── GIVEN RECORDS

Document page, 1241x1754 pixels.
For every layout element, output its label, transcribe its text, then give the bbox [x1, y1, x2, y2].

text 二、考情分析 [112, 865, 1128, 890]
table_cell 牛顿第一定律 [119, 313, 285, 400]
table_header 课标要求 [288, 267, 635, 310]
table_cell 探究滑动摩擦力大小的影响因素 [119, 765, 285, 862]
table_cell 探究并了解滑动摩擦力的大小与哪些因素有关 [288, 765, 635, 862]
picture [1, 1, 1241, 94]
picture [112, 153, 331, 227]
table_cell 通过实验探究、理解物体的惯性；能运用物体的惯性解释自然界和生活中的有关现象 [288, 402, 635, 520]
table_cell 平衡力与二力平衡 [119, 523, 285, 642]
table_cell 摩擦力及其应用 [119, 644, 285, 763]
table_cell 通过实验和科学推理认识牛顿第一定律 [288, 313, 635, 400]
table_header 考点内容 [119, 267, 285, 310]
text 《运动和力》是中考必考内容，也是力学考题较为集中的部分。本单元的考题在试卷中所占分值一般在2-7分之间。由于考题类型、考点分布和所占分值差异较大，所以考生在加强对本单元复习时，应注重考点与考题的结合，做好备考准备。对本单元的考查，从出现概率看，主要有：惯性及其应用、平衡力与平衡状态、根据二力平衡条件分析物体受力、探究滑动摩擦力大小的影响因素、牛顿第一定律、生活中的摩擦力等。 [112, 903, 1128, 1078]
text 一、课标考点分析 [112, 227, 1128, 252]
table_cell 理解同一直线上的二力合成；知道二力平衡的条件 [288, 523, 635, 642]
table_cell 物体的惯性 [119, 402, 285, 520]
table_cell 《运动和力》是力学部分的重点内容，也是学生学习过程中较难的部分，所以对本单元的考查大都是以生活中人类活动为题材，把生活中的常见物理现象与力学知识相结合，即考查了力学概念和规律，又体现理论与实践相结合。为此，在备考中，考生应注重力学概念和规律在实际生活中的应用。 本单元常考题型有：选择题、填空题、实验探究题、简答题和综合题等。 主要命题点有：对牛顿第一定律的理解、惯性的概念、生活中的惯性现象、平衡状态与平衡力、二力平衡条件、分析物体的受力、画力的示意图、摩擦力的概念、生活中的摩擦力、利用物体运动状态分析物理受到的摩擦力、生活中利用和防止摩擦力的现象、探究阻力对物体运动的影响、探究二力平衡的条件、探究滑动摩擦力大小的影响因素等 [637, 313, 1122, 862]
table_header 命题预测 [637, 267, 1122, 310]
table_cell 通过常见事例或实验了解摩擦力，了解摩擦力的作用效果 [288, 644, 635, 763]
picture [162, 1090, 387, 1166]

────
── GIVEN RECORDS

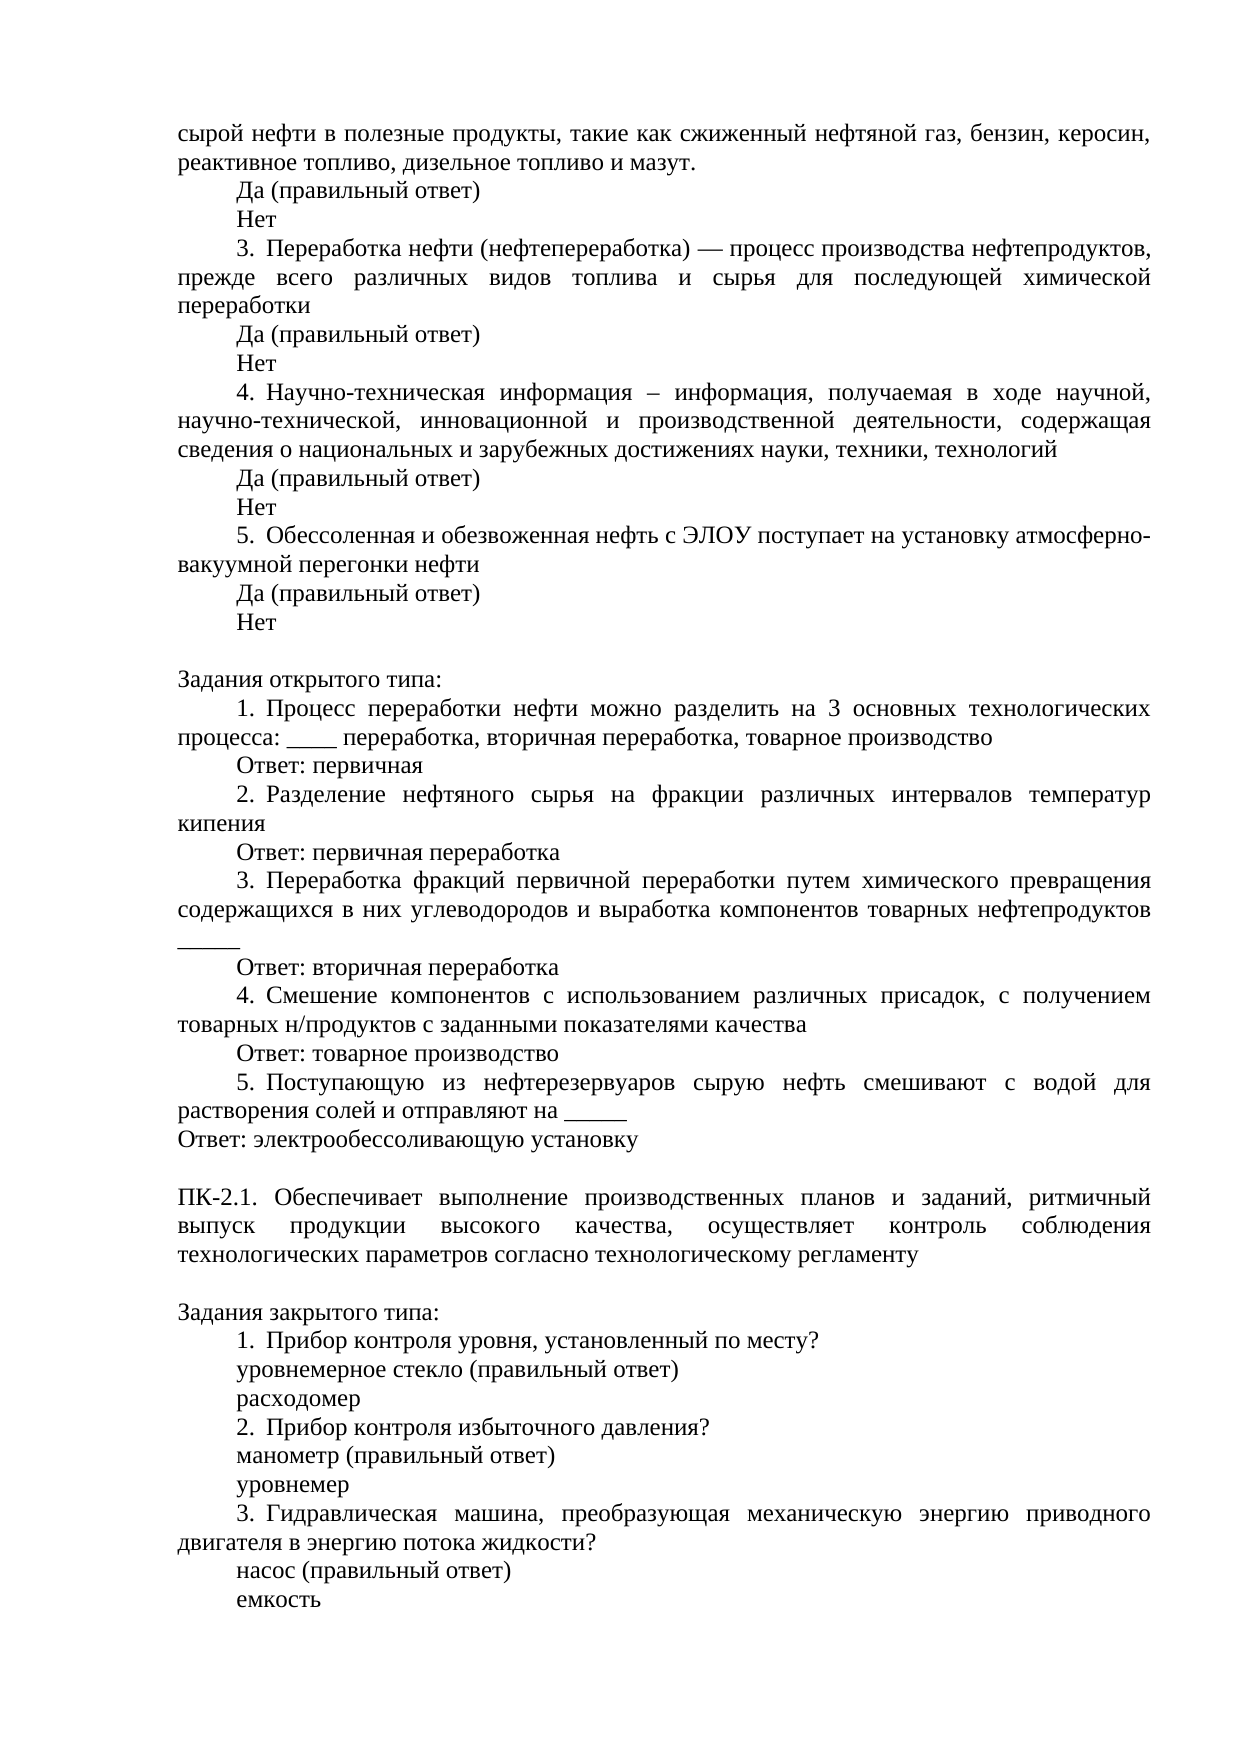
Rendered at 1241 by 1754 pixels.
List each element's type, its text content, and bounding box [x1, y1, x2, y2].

────

WHAT YOU ARE ASKED TO DO » What lines of the listing above hold "pixels"? Copy all of them.

ANSWER TO THIS TASK »
Document page, 1241x1754 pixels.
Rendered at 1241 by 1754 pixels.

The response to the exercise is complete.